Norway's Ministry of Petroleum and Energy announced Friday that is offering shares in 51 new production licenses to 40 companies in connection with the 2012 Awards in Predefined Areas licensing round.

"Today, I am sending out offers linked to 51 new production licenses for the Norwegian continental shelf. I am pleased to see strong, broad-based interest in the most well-known parts of the continental shelf. This year's licensing round confirms that Norway's combination of framework conditions and geological opportunities is internationally competitive," Minister of Petroleum and Energy Ola Borten Moe said in a statement.

The Ministry said that the 51 production licenses are distributed among the North Sea (34), the Norwegian Sea (14) and the Barents Sea (3). Forty seven companies in total applied for licenses, with 40 being offered shares in one or more of these. Twenty three companies will be offered operatorships.

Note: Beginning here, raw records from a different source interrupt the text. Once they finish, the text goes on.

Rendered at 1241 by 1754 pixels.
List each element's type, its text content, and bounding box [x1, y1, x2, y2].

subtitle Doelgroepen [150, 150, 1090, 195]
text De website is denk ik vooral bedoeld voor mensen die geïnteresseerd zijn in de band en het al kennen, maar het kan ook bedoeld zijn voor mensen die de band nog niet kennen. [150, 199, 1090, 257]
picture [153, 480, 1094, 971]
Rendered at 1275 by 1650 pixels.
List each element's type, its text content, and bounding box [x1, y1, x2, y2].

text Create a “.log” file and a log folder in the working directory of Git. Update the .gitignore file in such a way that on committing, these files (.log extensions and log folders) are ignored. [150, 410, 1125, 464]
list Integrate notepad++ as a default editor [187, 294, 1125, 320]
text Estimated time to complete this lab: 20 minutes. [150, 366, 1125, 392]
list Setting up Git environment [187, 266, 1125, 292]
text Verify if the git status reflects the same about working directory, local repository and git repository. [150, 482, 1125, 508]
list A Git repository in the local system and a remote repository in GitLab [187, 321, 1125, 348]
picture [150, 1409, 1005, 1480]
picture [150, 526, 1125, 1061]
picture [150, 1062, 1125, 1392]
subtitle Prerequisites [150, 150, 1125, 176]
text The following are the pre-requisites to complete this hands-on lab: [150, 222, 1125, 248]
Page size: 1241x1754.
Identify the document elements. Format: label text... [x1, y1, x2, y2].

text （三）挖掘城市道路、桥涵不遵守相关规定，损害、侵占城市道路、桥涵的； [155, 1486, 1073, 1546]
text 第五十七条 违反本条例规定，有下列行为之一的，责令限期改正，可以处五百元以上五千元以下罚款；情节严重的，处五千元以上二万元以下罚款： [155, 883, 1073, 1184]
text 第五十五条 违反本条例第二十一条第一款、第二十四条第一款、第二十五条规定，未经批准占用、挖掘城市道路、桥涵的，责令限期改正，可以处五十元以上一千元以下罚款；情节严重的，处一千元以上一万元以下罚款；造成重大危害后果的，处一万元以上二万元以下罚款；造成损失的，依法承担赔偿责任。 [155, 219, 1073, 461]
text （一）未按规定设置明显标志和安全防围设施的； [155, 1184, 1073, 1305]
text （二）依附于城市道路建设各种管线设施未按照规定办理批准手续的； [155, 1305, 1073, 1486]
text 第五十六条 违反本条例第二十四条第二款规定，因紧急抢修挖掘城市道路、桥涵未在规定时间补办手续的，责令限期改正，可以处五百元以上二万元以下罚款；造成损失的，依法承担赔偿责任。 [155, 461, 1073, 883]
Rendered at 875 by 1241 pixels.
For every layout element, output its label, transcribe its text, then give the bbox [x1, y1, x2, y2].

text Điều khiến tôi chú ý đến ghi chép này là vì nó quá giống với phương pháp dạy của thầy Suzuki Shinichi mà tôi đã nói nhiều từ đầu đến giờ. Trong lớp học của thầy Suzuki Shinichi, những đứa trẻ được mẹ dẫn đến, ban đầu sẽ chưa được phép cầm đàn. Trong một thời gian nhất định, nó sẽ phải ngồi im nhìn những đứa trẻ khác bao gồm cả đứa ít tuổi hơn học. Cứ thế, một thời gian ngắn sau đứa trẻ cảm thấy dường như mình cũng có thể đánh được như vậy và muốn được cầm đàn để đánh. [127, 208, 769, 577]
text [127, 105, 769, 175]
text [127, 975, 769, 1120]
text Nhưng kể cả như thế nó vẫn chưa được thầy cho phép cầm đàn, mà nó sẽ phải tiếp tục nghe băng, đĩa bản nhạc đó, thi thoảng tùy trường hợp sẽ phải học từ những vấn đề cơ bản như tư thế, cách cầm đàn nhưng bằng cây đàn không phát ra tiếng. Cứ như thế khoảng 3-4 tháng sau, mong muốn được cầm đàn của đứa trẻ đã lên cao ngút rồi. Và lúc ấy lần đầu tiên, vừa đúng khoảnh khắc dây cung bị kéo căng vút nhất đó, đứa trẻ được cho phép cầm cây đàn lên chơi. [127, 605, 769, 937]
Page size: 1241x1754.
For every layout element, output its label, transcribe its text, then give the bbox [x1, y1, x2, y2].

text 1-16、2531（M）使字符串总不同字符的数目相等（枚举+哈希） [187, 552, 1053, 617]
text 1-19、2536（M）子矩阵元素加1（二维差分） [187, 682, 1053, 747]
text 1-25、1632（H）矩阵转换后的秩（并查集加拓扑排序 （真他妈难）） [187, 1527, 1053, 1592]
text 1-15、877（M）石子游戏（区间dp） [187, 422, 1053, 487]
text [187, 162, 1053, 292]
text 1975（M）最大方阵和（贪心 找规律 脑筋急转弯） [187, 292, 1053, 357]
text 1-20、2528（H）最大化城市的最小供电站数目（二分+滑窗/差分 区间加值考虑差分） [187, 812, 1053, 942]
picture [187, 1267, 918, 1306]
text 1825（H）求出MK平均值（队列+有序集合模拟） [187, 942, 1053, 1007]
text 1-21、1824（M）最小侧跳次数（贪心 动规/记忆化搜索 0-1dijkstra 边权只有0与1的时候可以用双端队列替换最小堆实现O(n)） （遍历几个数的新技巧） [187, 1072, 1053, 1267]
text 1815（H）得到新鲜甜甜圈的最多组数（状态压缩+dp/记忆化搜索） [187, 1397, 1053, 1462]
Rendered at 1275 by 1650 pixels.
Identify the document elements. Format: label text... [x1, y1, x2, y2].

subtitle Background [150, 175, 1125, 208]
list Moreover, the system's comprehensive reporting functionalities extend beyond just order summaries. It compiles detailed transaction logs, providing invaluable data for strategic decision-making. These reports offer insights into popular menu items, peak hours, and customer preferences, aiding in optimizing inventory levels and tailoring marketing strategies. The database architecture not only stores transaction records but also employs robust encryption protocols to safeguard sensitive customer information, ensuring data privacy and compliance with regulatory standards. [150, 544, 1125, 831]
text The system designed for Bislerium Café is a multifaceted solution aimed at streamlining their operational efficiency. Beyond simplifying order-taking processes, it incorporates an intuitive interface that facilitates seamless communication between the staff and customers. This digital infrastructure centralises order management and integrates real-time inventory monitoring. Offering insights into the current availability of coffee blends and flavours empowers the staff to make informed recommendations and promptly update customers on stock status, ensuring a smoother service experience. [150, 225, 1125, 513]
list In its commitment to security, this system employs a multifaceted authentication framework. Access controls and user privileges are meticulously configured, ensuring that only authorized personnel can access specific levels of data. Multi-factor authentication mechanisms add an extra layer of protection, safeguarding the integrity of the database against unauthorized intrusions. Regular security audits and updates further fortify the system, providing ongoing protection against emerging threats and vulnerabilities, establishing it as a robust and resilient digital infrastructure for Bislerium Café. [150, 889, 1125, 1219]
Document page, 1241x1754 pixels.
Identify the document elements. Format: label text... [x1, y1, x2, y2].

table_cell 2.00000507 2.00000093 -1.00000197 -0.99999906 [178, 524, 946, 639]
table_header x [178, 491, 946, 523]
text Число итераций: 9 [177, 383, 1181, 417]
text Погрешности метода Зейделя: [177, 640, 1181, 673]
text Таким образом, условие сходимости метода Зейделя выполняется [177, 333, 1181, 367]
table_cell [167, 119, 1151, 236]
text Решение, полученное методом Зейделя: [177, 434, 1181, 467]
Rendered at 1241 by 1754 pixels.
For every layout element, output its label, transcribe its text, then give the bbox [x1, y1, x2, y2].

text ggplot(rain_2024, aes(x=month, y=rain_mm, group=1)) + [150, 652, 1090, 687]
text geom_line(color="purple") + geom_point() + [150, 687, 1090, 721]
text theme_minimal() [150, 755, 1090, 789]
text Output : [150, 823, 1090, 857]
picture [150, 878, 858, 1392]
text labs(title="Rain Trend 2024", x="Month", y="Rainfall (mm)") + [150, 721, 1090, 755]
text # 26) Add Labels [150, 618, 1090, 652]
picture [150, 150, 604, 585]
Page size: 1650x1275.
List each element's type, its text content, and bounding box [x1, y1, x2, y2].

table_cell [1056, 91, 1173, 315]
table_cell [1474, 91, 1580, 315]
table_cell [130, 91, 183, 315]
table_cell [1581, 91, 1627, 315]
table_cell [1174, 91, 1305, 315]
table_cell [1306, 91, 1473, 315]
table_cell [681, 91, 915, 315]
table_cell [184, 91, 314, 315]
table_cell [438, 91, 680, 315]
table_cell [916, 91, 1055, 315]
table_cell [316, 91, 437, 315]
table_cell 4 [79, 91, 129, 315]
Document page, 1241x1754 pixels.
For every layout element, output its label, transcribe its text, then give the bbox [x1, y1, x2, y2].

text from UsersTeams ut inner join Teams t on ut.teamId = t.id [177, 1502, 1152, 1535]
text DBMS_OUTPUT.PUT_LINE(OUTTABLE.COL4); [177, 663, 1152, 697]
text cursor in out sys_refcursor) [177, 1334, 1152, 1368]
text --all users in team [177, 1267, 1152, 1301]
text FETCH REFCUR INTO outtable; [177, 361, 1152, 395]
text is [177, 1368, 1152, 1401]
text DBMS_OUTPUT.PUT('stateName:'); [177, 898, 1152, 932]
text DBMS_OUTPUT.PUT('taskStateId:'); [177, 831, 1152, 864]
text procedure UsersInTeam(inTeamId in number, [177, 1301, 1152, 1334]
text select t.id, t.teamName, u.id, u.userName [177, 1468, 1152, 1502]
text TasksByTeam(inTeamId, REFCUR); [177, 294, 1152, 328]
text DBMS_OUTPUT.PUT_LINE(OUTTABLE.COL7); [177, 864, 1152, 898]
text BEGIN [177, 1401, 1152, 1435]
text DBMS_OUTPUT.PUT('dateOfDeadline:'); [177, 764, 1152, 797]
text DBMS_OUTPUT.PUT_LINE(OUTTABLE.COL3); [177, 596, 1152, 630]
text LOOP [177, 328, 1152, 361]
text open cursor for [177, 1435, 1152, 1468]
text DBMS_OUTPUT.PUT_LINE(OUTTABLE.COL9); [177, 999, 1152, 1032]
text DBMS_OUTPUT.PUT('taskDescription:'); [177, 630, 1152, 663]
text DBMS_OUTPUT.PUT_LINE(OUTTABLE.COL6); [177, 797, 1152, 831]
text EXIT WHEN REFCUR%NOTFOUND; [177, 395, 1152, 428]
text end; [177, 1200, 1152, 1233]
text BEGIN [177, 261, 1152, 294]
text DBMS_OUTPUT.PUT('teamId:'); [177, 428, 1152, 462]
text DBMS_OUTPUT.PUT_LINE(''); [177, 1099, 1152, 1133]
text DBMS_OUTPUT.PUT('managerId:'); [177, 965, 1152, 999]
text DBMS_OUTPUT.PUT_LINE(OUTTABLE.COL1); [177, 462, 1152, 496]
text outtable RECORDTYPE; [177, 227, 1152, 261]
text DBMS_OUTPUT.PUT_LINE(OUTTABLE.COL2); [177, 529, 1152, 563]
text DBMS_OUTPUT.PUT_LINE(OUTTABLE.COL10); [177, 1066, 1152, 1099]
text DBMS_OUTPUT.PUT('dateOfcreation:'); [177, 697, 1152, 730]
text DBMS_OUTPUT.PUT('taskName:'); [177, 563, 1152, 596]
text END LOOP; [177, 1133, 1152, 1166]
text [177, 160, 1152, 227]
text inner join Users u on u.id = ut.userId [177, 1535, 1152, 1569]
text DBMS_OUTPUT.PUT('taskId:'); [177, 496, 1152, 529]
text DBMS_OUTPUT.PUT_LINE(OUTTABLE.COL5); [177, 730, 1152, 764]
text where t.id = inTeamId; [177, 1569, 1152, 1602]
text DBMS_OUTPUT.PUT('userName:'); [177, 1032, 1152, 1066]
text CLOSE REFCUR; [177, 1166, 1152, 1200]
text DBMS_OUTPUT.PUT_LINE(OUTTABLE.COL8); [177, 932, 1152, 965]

The APA licensing round includes mature areas on the Norwegian continental shelf, which have already been well explored and where the geology is known. The expected size of discoveries in mature areas is smaller, although the Ministry pointed out that recent years "have shown that positive surprises can still happen".

Borten Moe added:

"The award of new licenses is vital for effective, long-term resource management. Today's awards will facilitate the efficient exploration of the parts of the continental shelf that we know best. The next step is for the companies to deliver good results in the form of profitable discoveries."